The Institute for Human-Centered Artificial Intelligence started with a conversation between two neighbors, in their driveways: John Etchemendy, PhD ’82, a philosopher, and Fei-Fei Li, a computer scientist. Li expressed her growing discomfort that the people creating AI—primarily white men—were not representative of the millions affected by it.
“Throughout human history,” Li says, “every time something is invented or produced, if we’re not careful, it favors a particular group. My favorite example is scissors. Humans have been using scissors for thousands of years, but they were designed for right-handed people.”
She also had more worrisome examples in mind: medicine tested on men but prescribed to women with little understanding of its impact on them; AI facial recognition that failed to identify people with dark skin; racially biased AIs used for parole hearings or loans.
“If the data is biased,” she says, “then we have serious human consequences.”
The vision for HAI, which launched in March 2019, is multifold. The institute’s written mission contains three areas of focus: developing technologies inspired by human intelligence; guiding and forecasting the human and societal impact of AI; designing AI applications that augment human capabilities.
As important as changing the AI itself will be shaping AI’s creators by designing educational programs.

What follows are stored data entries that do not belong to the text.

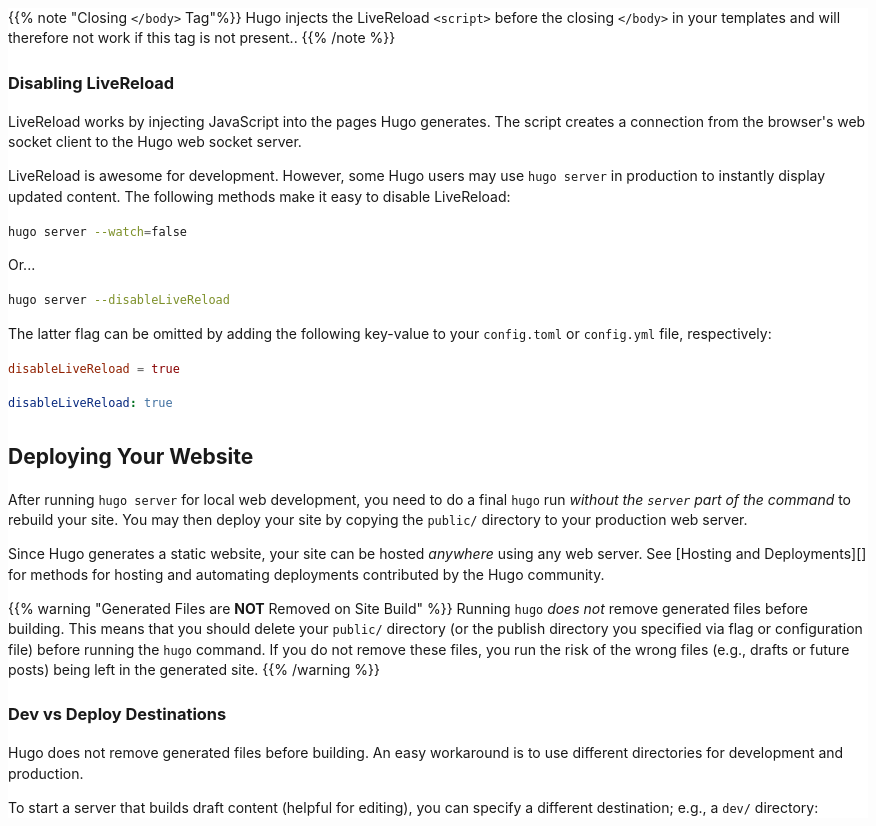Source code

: {{% note "Closing `</body>` Tag"%}}
Hugo injects the LiveReload `<script>` before the closing `</body>` in your templates and will therefore not work if this tag is not present..
{{% /note %}}

### Disabling LiveReload

LiveReload works by injecting JavaScript into the pages Hugo generates. The script creates a connection from the browser's web socket client to the Hugo web socket server.

LiveReload is awesome for development. However, some Hugo users may use `hugo server` in production to instantly display updated content. The following methods make it easy to disable LiveReload:

```bash
hugo server --watch=false
```

Or...

```bash
hugo server --disableLiveReload
```

The latter flag can be omitted by adding the following key-value to  your `config.toml` or `config.yml` file, respectively:

```toml
disableLiveReload = true
```

```yaml
disableLiveReload: true
```

## Deploying Your Website

After running `hugo server` for local web development, you need to do a final `hugo` run *without the `server` part of the command* to rebuild your site. You may then deploy your site by copying the `public/` directory to your production web server.

Since Hugo generates a static website, your site can be hosted *anywhere* using any web server. See [Hosting and Deployments][] for methods for hosting and automating deployments contributed by the Hugo community.

{{% warning "Generated Files are **NOT** Removed on Site Build" %}}
Running `hugo` *does not* remove generated files before building. This means that you should delete your `public/` directory (or the publish directory you specified via flag or configuration file) before running the `hugo` command. If you do not remove these files, you run the risk of the wrong files (e.g., drafts or future posts) being left in the generated site.
{{% /warning %}}

### Dev vs Deploy Destinations

Hugo does not remove generated files before building. An easy workaround is to use different directories for development and production.

To start a server that builds draft content (helpful for editing), you can specify a different destination; e.g., a `dev/` directory:


[commands]: /commands/
[config]: /getting-started/configuration/
[dirs]: /getting-started/directory-structure/
[front matter]: /content-management/front-matter/
[hosting]: /hosting-and-deployments/
[install]: /getting-started/installing/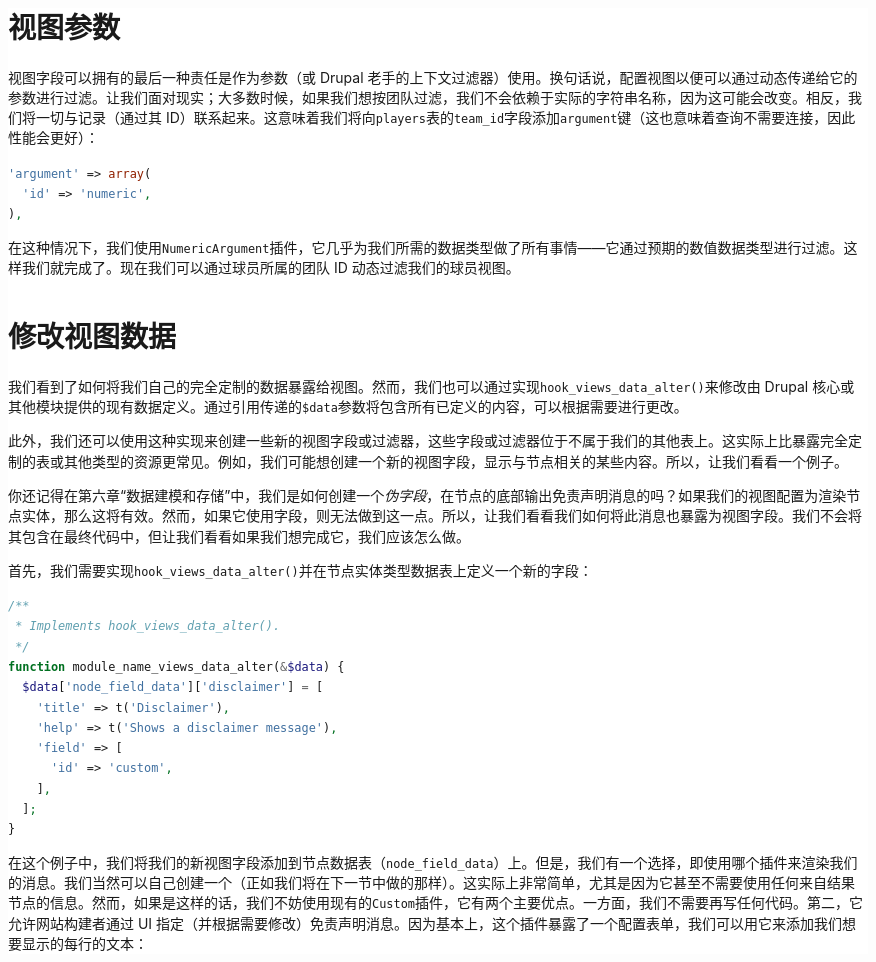 # 视图参数

视图字段可以拥有的最后一种责任是作为参数（或 Drupal 老手的上下文过滤器）使用。换句话说，配置视图以便可以通过动态传递给它的参数进行过滤。让我们面对现实；大多数时候，如果我们想按团队过滤，我们不会依赖于实际的字符串名称，因为这可能会改变。相反，我们将一切与记录（通过其 ID）联系起来。这意味着我们将向`players`表的`team_id`字段添加`argument`键（这也意味着查询不需要连接，因此性能会更好）：

```php
'argument' => array( 
  'id' => 'numeric', 
),  
```

在这种情况下，我们使用`NumericArgument`插件，它几乎为我们所需的数据类型做了所有事情——它通过预期的数值数据类型进行过滤。这样我们就完成了。现在我们可以通过球员所属的团队 ID 动态过滤我们的球员视图。

# 修改视图数据

我们看到了如何将我们自己的完全定制的数据暴露给视图。然而，我们也可以通过实现`hook_views_data_alter()`来修改由 Drupal 核心或其他模块提供的现有数据定义。通过引用传递的`$data`参数将包含所有已定义的内容，可以根据需要进行更改。

此外，我们还可以使用这种实现来创建一些新的视图字段或过滤器，这些字段或过滤器位于不属于我们的其他表上。这实际上比暴露完全定制的表或其他类型的资源更常见。例如，我们可能想创建一个新的视图字段，显示与节点相关的某些内容。所以，让我们看看一个例子。

你还记得在第六章“数据建模和存储”中，我们是如何创建一个*伪字段*，在节点的底部输出免责声明消息的吗？如果我们的视图配置为渲染节点实体，那么这将有效。然而，如果它使用字段，则无法做到这一点。所以，让我们看看我们如何将此消息也暴露为视图字段。我们不会将其包含在最终代码中，但让我们看看如果我们想完成它，我们应该怎么做。

首先，我们需要实现`hook_views_data_alter()`并在节点实体类型数据表上定义一个新的字段：

```php
/** 
 * Implements hook_views_data_alter(). 
 */ 
function module_name_views_data_alter(&$data) { 
  $data['node_field_data']['disclaimer'] = [ 
    'title' => t('Disclaimer'), 
    'help' => t('Shows a disclaimer message'), 
    'field' => [ 
      'id' => 'custom', 
    ], 
  ]; 
}  
```

在这个例子中，我们将我们的新视图字段添加到节点数据表（`node_field_data`）上。但是，我们有一个选择，即使用哪个插件来渲染我们的消息。我们当然可以自己创建一个（正如我们将在下一节中做的那样）。这实际上非常简单，尤其是因为它甚至不需要使用任何来自结果节点的信息。然而，如果是这样的话，我们不妨使用现有的`Custom`插件，它有两个主要优点。一方面，我们不需要再写任何代码。第二，它允许网站构建者通过 UI 指定（并根据需要修改）免责声明消息。因为基本上，这个插件暴露了一个配置表单，我们可以用它来添加我们想要显示的每行的文本：
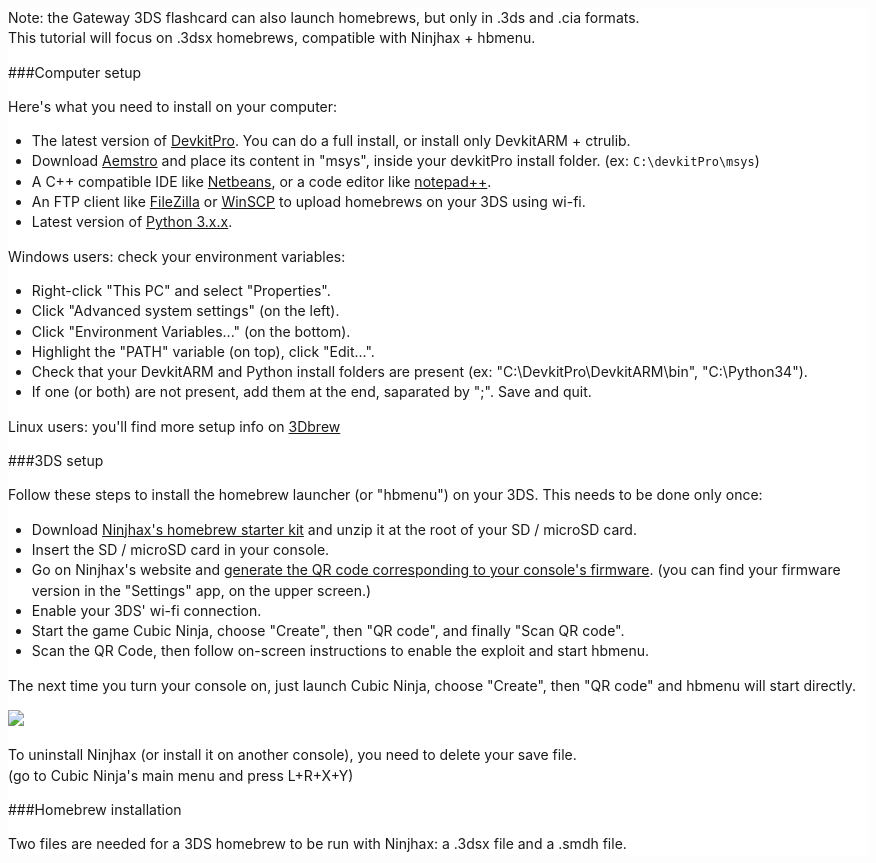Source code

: Note: the Gateway 3DS flashcard can also launch homebrews, but only in .3ds and .cia formats.<br>
This tutorial will focus on .3dsx homebrews, compatible with Ninjhax + hbmenu.

###Computer setup

Here's what you need to install on your computer:

- The latest version of [DevkitPro](http://devkitpro.org). You can do a full install, or install only DevkitARM + ctrulib.
- Download [Aemstro](https://github.com/smealum/aemstro) and place its content in "msys", inside your devkitPro install folder. (ex: ````C:\devkitPro\msys````)
- A C++ compatible IDE like [Netbeans](https://netbeans.org/downloads), or a code editor like [notepad++](http://notepad-plus-plus.org).
- An FTP client like [FileZilla](https://filezilla-project.org) or [WinSCP](http://winscp.net) to upload homebrews  on your 3DS using wi-fi.
- Latest version of [Python 3.x.x](https://www.python.org).

Windows users: check your environment variables:

- Right-click "This PC" and select "Properties".
- Click "Advanced system settings" (on the left).
- Click "Environment Variables..." (on the bottom).
- Highlight the "PATH" variable (on top), click "Edit...".
- Check that your DevkitARM and Python install folders are present (ex: "C:\DevkitPro\DevkitARM\bin", "C:\Python34").
- If one (or both) are not present, add them at the end, saparated by ";". Save and quit.

Linux users: you'll find more setup info on [3Dbrew](http://3dbrew.org/wiki/Setting_up_Development_Environment) 

###3DS setup

Follow these steps to install the homebrew launcher (or "hbmenu") on your 3DS. This needs to be done only once:

- Download [Ninjhax's homebrew starter kit](http://smealum.net/ninjhax/dl/starter.zip) and unzip it at the root of your SD / microSD card.
- Insert the SD / microSD card in your console.
- Go on Ninjhax's website and [generate the QR code corresponding to your console's firmware](http://smealum.net/ninjhax/#qrcode). (you can find your firmware version in the "Settings" app, on the upper screen.)
- Enable your 3DS' wi-fi connection.
- Start the game Cubic Ninja, choose "Create", then "QR code", and finally "Scan QR code". 
- Scan the QR Code, then follow on-screen instructions to enable the exploit and start hbmenu.

The next time you turn your console on, just launch Cubic Ninja, choose "Create", then "QR code" and hbmenu will start directly.

<img src="http://img.ctrlv.in/img/14/11/22/54709c512ae72.png" width=400>

To uninstall Ninjhax (or install it on another console), you need to delete your save file.<br>
(go to Cubic Ninja's main menu and press L+R+X+Y)

###Homebrew installation

Two files are needed for a 3DS homebrew to be run with Ninjhax: a .3dsx file and a .smdh file.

“Ethical questions need to be built into systems from the beginning,” says Etchemendy, who co-directs HAI with Li. “We want to educate professionals from all walks of life—executives, journalists, congresspeople, senators, lawyers: What is the reality of the tech as opposed to the hype? What should we be worrying about, and what do we not yet need to be worrying about?”
He acknowledges that with the rise of AI technologies, some disruption will take place and that AI systems should be developed to augment humans whenever possible. He gives the example of a bank that randomly sampled a tiny percentage of daily transactions and had analysts examine them for evidence of money laundering. When an AI was built to scan all transactions for suspicious activity, the same analysts received only the files that it flagged.
“That is augmenting what the humans can do,” Etchemendy says, “making their jobs more rewarding and taking away the drudgery.”
Machine automation has always led to increased productivity, and he expects the same with AI. So that more people benefit from that productivity, HAI aims to influence governance through policy summits and working groups on best practices and regulation. With Microsoft founder Bill Gates and California Gov. Gavin Newsom speaking at the launch, the institute showed its ability to bring together academics, industry and government. Its advisers comprise numerous industry leaders, including LinkedIn co-founder Reid Hoffman, ’89, former Google CEO Eric Schmidt, and former CEO and president of Yahoo Marissa Mayer, ’97, MS ’99, as well as nearly 20 HAI fellows and at least 140 members of Stanford’s faculty from diverse academic backgrounds.
“We promised a lot,” Etchemendy says, “and now we have to produce.”